DISA: Windows Server 2022
This topic provides information about the Defense Information Systems Agency (DISA) STIG template for Windows Server 2022, Version 1 release 3 published on June 7, 2023. This template contains implementation for 274 rules that can be installed on TrueSight Server Automation 20.x or later.
- The existing customized template is renamed before you import the new one (by performing the steps given below).
Before you begin
Before you import this template, make sure that the following requirements are met:
- Check the default values for the template's local and global properties and make sure that they meet the organization standards.
- Rename any existing customized template before you import the latest template.
- Back up the extended_objects folder located in the <APPRSERVER_INSTALL_DIR>/share/sensors directory on all the Application Servers in a multiple Application Server environment. This folder contains the extended object scripts.
- Perform the following tasks before you run the compliance checks or perform remediation:
- When you run compliance jobs on domain controller targets, set the DOMAIN property of the target server to DC.
- Leave the DOMAIN property blank for member servers (non-domain systems) and standalone systems.
Copy the SecGuide custom templates (SecGuide.admx and SecGuide.adml) on all the target servers under the \Windows\PolicyDefinitions and the \Windows\PolicyDefinitions\en-US directories respectively.
Copy the MSS-Legacy custom templates (MSS-Legacy.admx and MSS-Legacy.adml) on all the target servers under the \Windows\PolicyDefinitions and the \Windows\PolicyDefinitions\en-US directories respectively.

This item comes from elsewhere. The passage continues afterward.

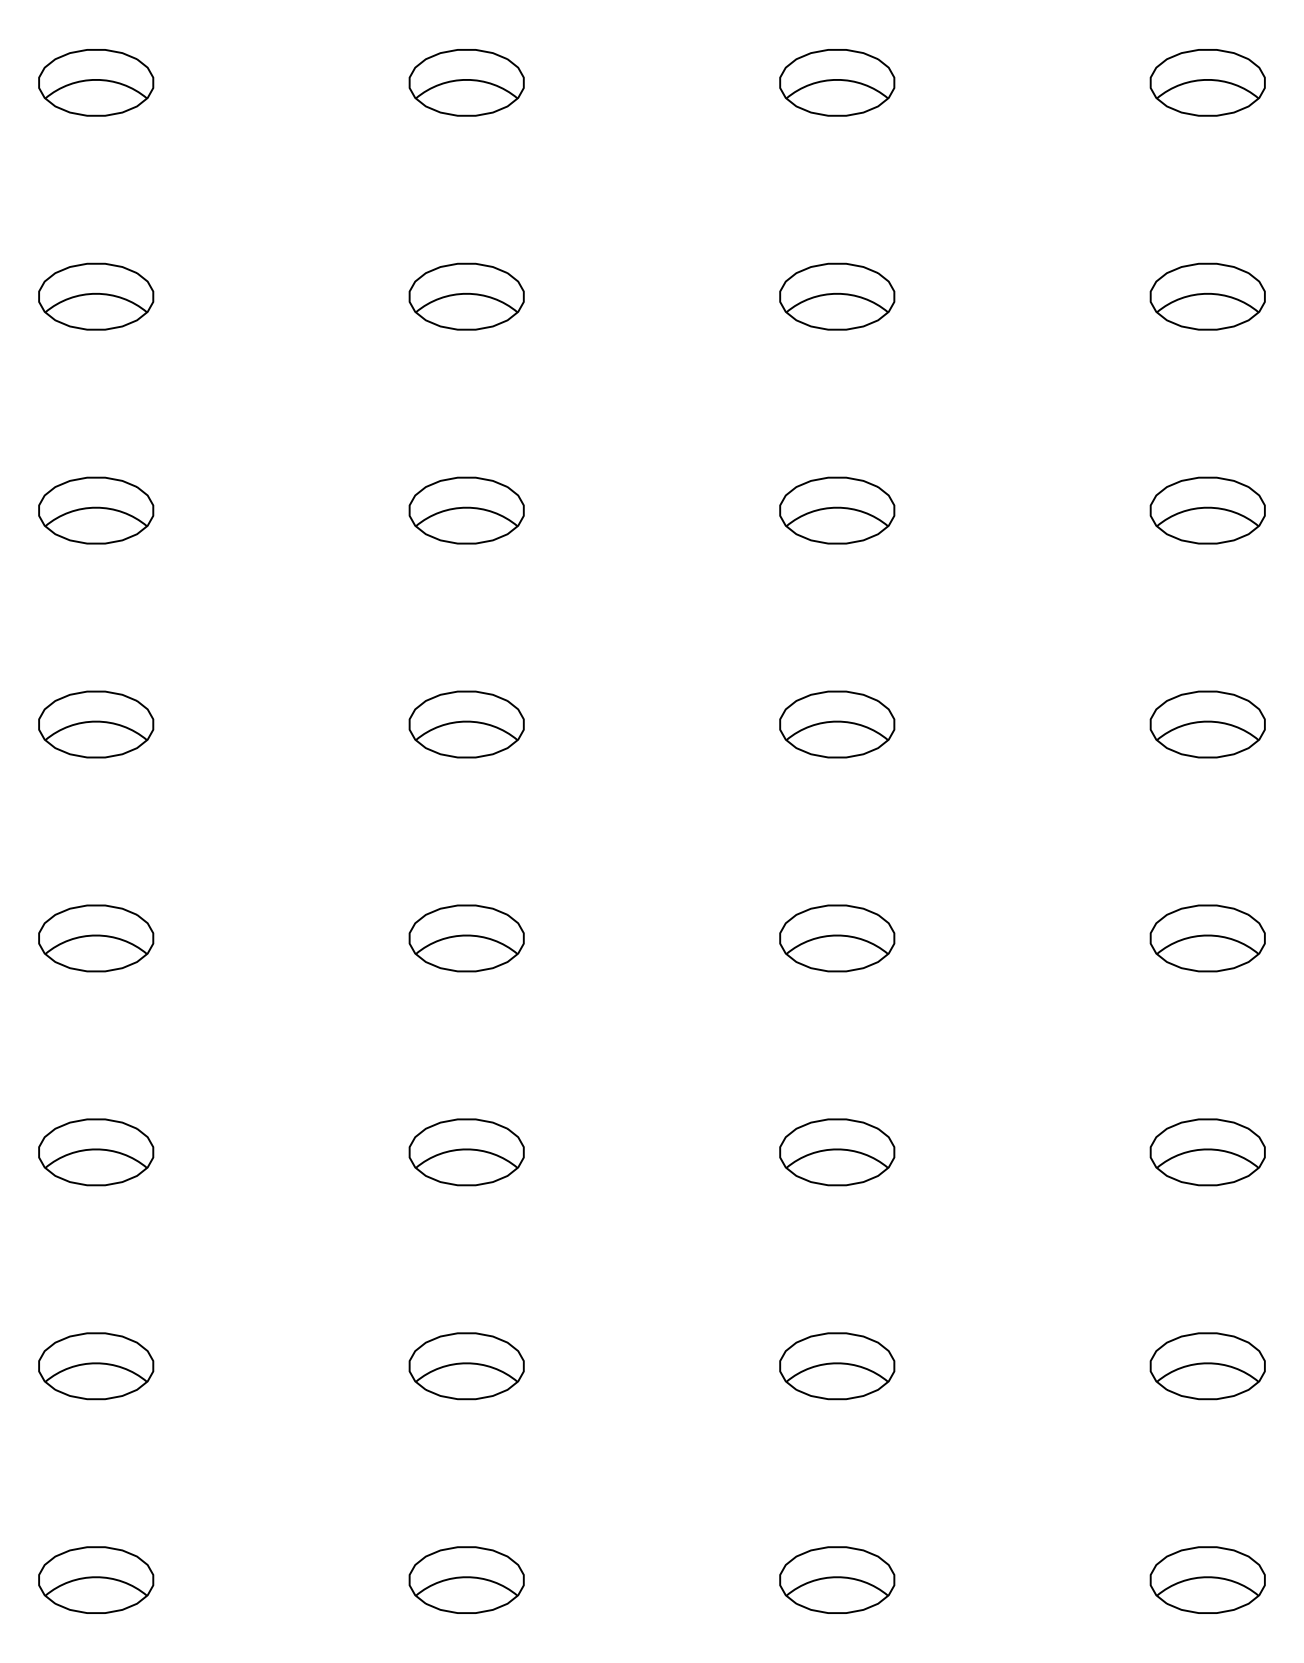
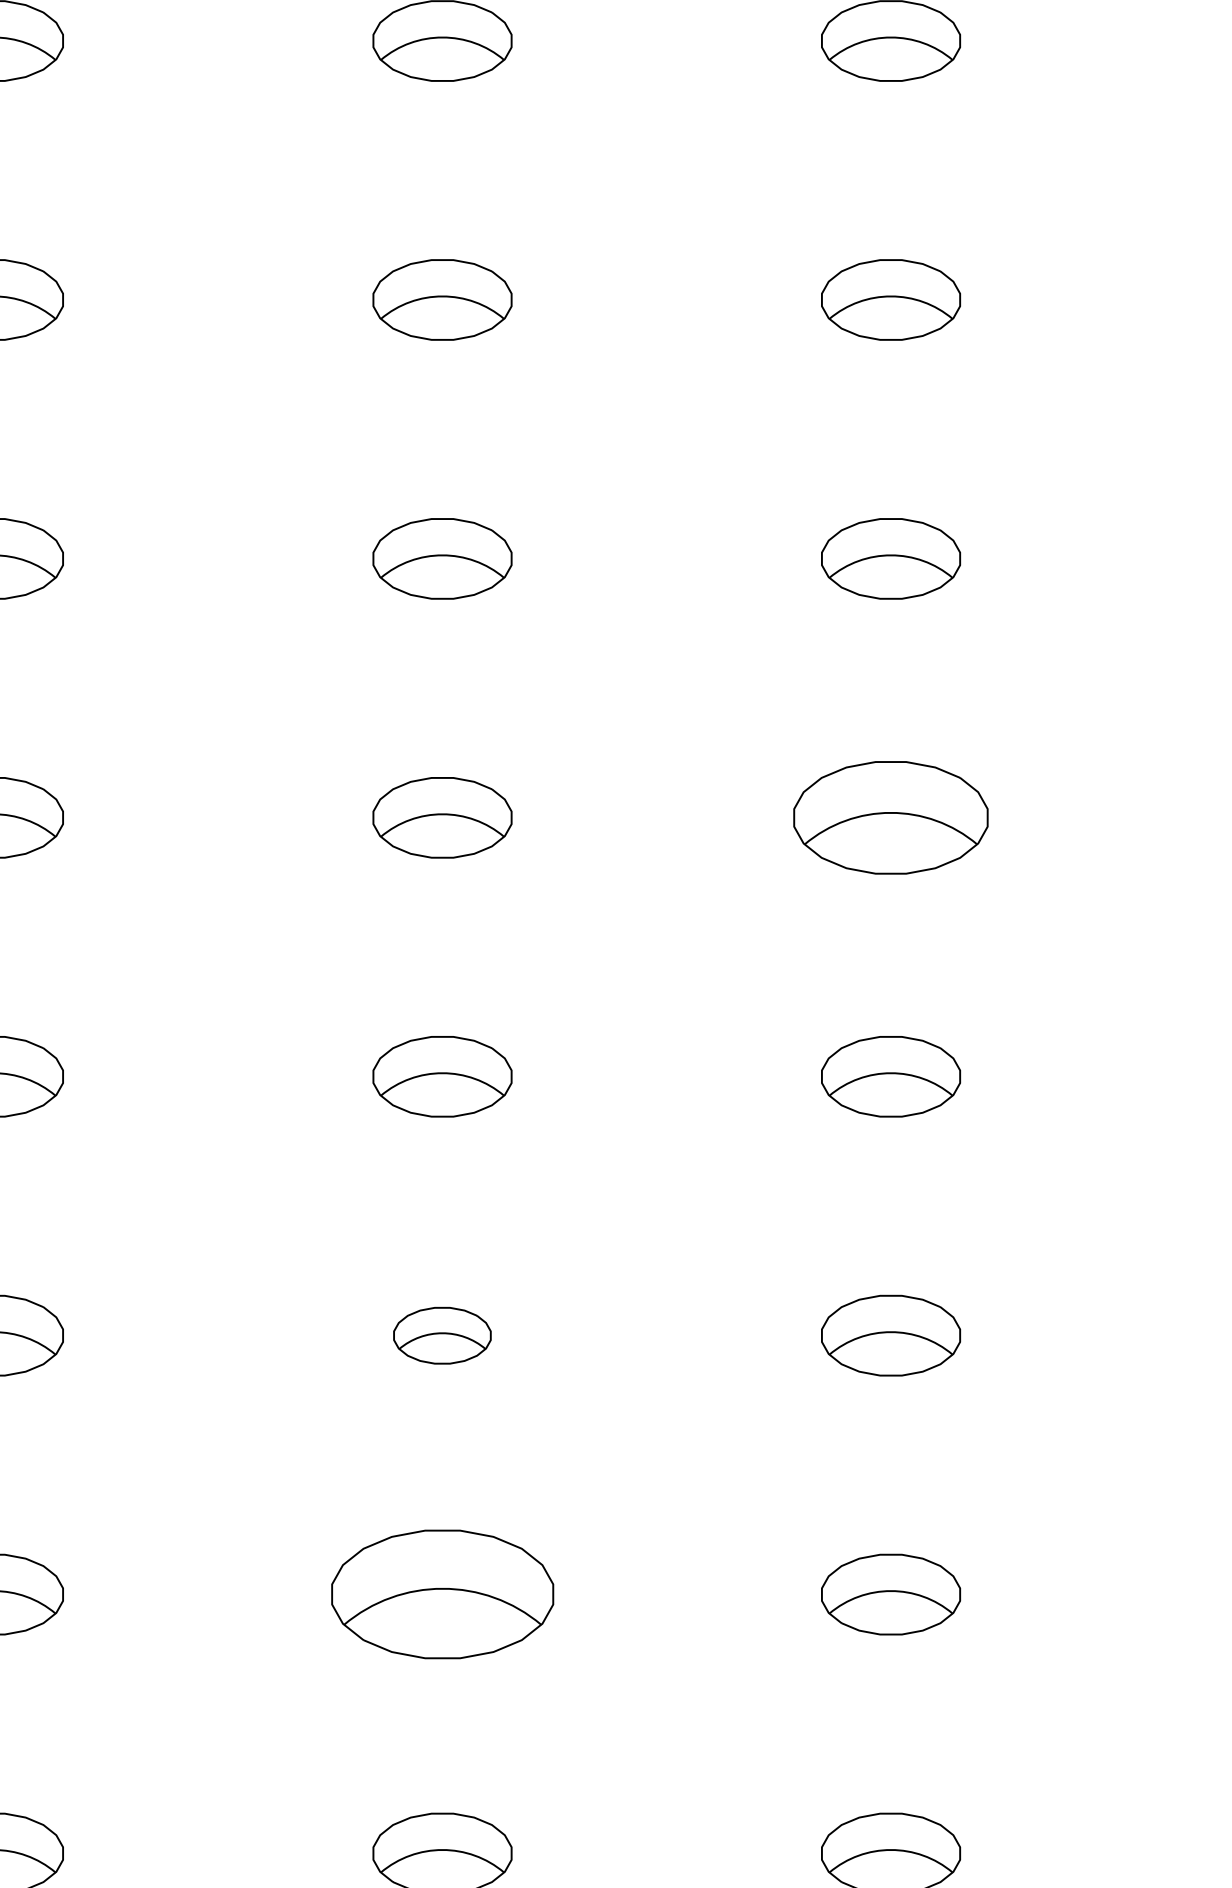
part: (837, 724) -> (891, 817), size x1.4
part: (466, 1152) -> (442, 1335), size x0.7
part: (466, 1366) -> (442, 1594), size x1.6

Step 1: Download the files
- Access the following EPD link and click TSSA 23.2.00 DISA STIG Updates for Windows 2022 to download the DISA - Windows Server 2022 package:
- Extract the contents of the ExtendedObjects.zip file to a temporary directory and copy the extracted files to the existing <APPRSERVER_INSTALL_DIR>/share/sensors directory on all the Application Servers.
- Move the DISA_Windows_2022_V1R3_STIG.zip file to the server where the TrueSight Server Automation console is installed.

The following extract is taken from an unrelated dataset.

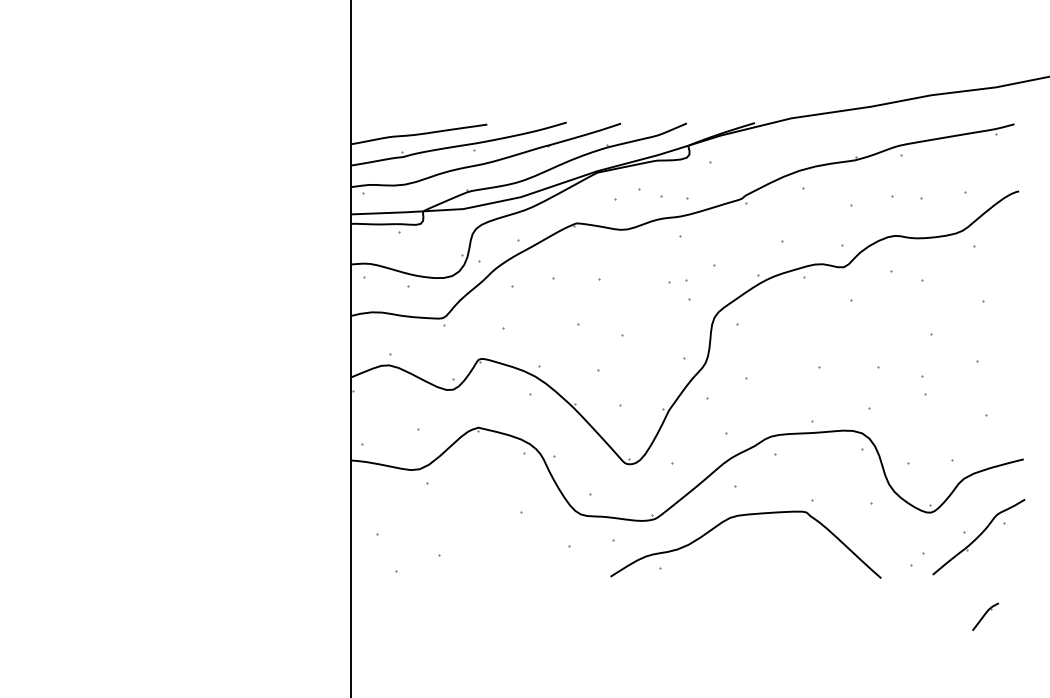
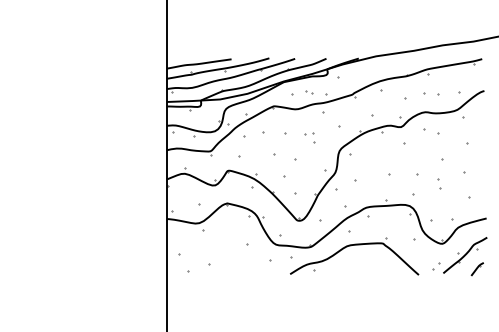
part: (651, 194) -> (309, 92), size x0.62
part: (678, 289) -> (309, 137), moved
line: (983, 617) -> (476, 269), moved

Step 2: Import the compliance content
- Log in to the TrueSight Server Automation console.
- Right-click Component Templates and select Import.
- Select the Import (Version-neutral) option and click OK.

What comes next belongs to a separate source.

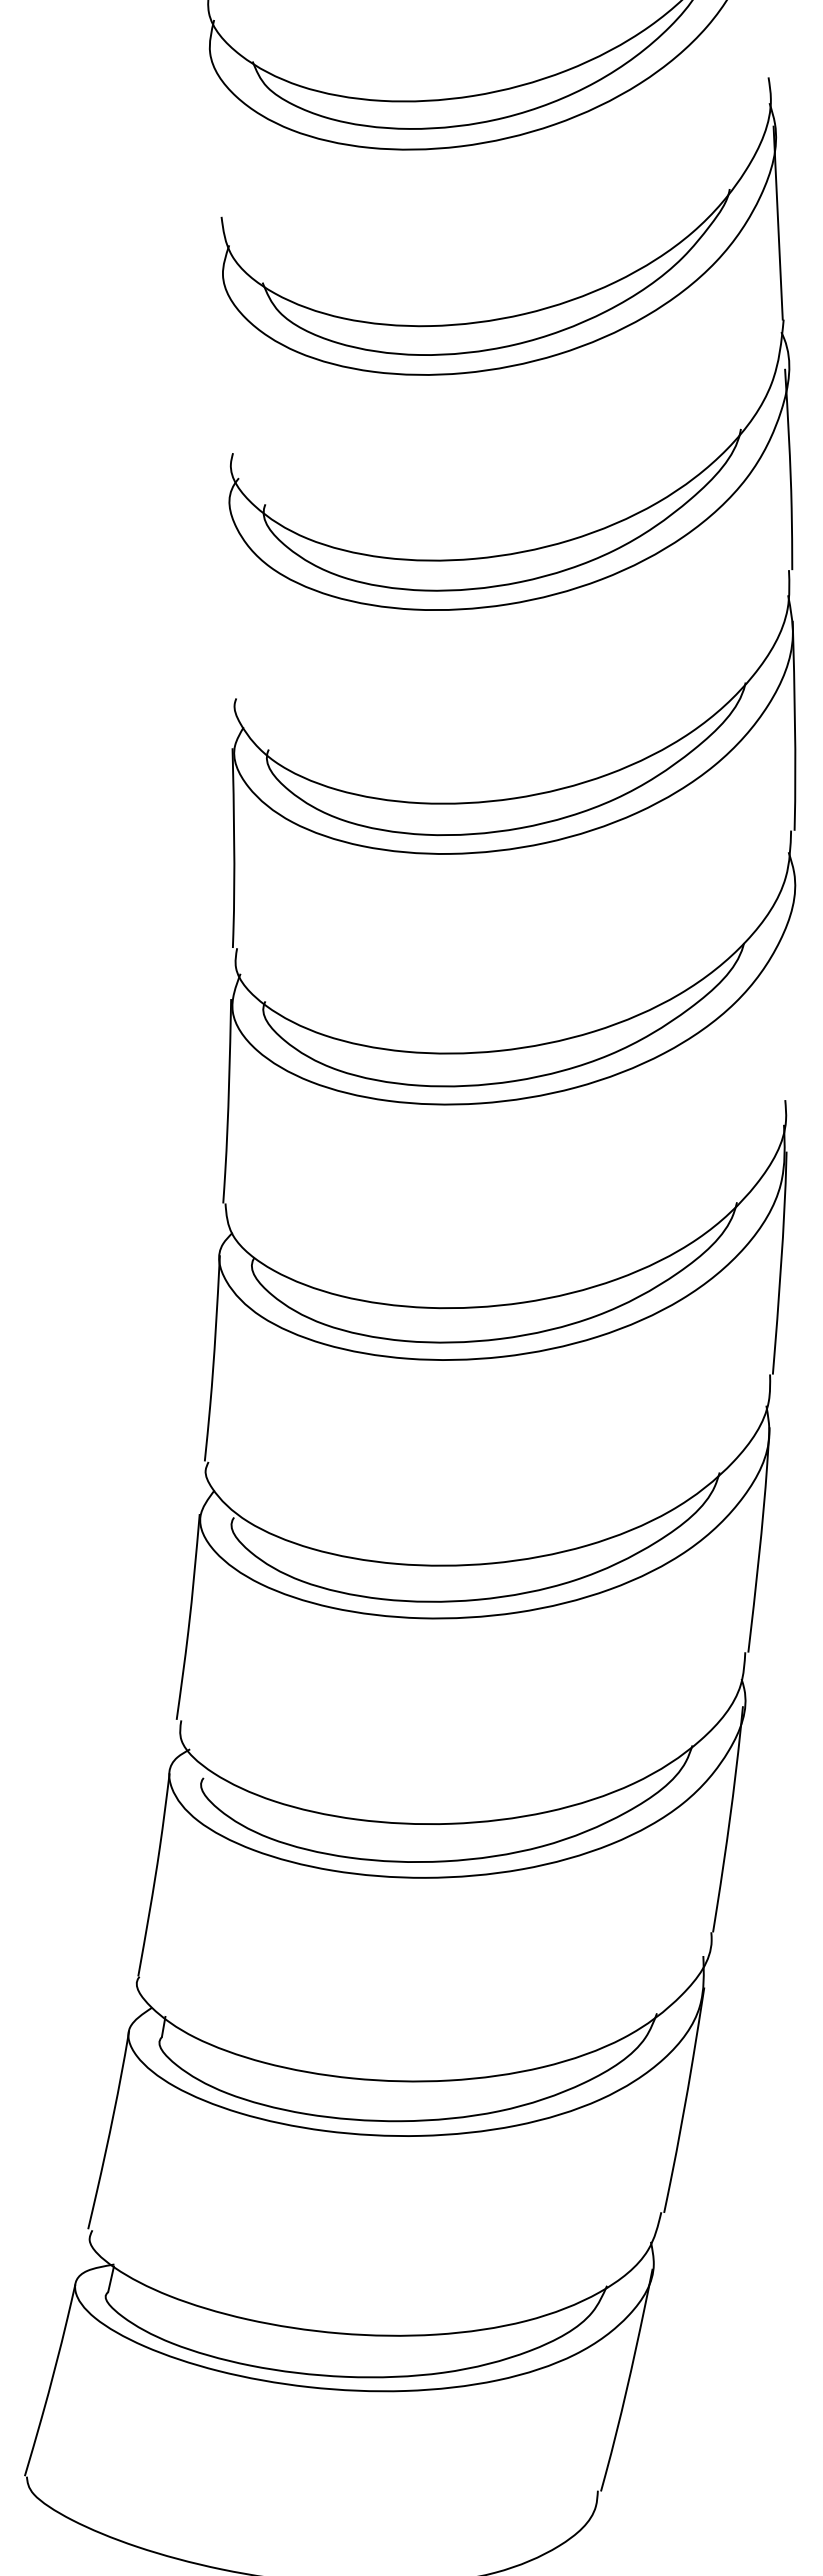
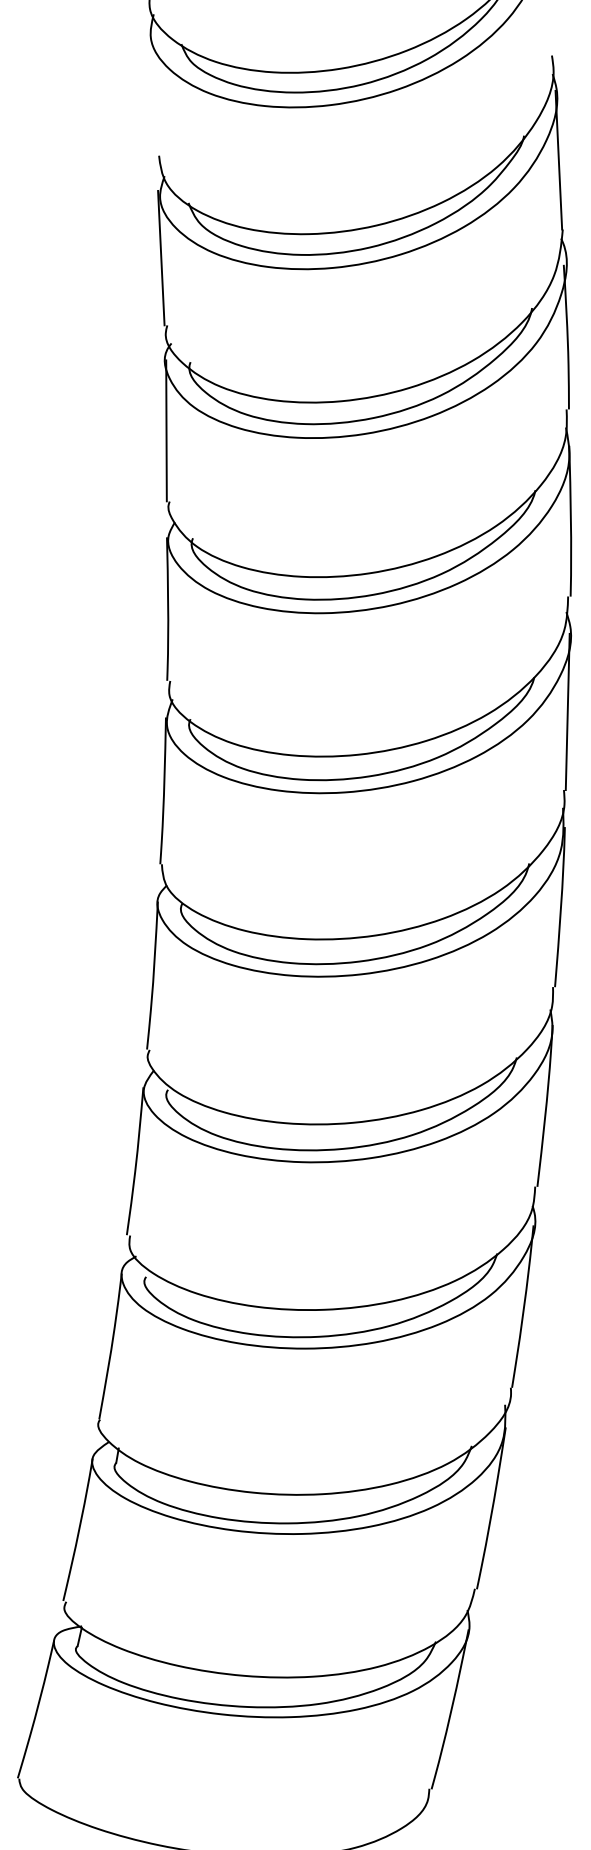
line: (224, 359) -> (161, 258), added
line: (231, 599) -> (166, 430), added
line: (790, 991) -> (567, 712), added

Select the DISA - Windows Server 2022.zip package from the temporary location and click Next.
The DISA template for DISA - Windows Server 2022 is available in the DISA - Windows Server 2022.zip package.
- Select the Update objects according to the imported package and Preserve template group path options, and click Next.
- Navigate to the last screen of the wizard and then click Finish.
- After the template is imported successfully, Click OK.
The imported template is displayed under DISA Compliance Content > DISA STIG Revised.
Rules within the template
The 274 rules provided in the zip package contain the following types of rules:
- Rules that check for compliance (audit) and provide remediation—192
- Rules that check for compliance (audit) but do not provide remediation—36
- Rules that do not check for compliance and do not provide remediation—46
The following are the details of the rules that are divided into parts:
- Rules not divided into parts = 272
- Rules divided into two parts (1 Rule) so (1* 2) = 2
The current rule count according to DISA Windows 2022 template after running the compliance job is 274 (272+2).